The capital market enables individuals and organisations with spare capital (money which they want to invest) to channel these funds to businesses and other organisations that need investment capital (money for expansion or other purposes). This case study explains the operation of Investment Trusts, which are a key part of the market.
The need for funds
Businesses sometimes need funds above the income they get from trading to help them grow and also carry out their day-to-day trading activities. Businesses acquire funds from several sources:
- shareholder capital – where investors give the company money in exchange for shares (long-term)
- loan capital (medium-term)
- bank overdrafts and trade credit (short-term).
This study concentrates on longer-term funds. Without long-term funds, businesses would struggle to buy expensive capital equipment, build new premises, expand into foreign markets, or acquire other businesses.
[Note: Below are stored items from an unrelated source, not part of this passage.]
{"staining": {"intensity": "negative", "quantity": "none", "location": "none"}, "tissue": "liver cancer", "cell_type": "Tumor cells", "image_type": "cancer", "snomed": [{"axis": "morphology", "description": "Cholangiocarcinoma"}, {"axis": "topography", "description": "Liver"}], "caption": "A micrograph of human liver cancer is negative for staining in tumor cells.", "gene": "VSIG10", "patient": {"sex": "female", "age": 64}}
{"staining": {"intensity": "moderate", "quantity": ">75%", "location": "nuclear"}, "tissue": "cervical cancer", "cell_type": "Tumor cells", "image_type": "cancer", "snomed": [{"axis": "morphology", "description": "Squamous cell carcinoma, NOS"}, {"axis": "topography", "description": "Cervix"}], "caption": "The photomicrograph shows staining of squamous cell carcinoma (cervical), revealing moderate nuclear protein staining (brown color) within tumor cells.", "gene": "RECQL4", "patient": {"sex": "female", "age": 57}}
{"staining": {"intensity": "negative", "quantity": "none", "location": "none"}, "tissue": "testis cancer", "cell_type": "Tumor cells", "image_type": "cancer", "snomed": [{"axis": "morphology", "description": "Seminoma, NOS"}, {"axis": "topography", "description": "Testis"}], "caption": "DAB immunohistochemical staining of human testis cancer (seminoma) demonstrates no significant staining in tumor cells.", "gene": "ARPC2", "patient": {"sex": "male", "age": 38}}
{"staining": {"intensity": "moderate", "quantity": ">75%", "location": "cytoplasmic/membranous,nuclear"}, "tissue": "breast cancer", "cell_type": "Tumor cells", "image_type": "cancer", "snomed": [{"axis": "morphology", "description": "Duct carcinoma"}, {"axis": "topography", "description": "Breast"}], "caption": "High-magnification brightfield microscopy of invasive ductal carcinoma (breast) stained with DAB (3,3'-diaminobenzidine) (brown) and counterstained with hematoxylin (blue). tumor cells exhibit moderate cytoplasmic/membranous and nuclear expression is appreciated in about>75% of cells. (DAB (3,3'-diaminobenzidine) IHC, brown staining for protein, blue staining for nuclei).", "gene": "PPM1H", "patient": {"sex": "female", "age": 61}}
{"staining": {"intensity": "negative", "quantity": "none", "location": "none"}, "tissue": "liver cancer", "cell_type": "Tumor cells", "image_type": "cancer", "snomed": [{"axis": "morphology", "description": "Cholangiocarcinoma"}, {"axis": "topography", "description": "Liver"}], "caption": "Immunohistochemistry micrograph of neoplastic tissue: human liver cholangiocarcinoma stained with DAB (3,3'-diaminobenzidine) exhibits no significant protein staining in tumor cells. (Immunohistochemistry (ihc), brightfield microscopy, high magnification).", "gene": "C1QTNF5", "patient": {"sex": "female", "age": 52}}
Investment Trusts as sources of funds
Investment Trusts provide invaluable funds to businesses by acting as intermediaries. They channel funds from financial institutions and households to businesses through the Stock Market and these funds can help businesses grow and expand.
Investment Trusts provide their investors with investments tailored to investors’ individual requirements eg the degree of risk an investor is willing to take and the rate of return he/she expects. Investors aim to gain from holding Investment Trusts in two ways:
- they often receive a dividend – their share of the profit earned by the Investment Trust in a given period eg 6 months or a year
- the value of their investment may grow over time if the share prices of the companies in which they have invested go up, particularly if their Investment Trust has invested for growth. However, the value of investments can go down as well as up, and this is the risk that Stock Market investors take.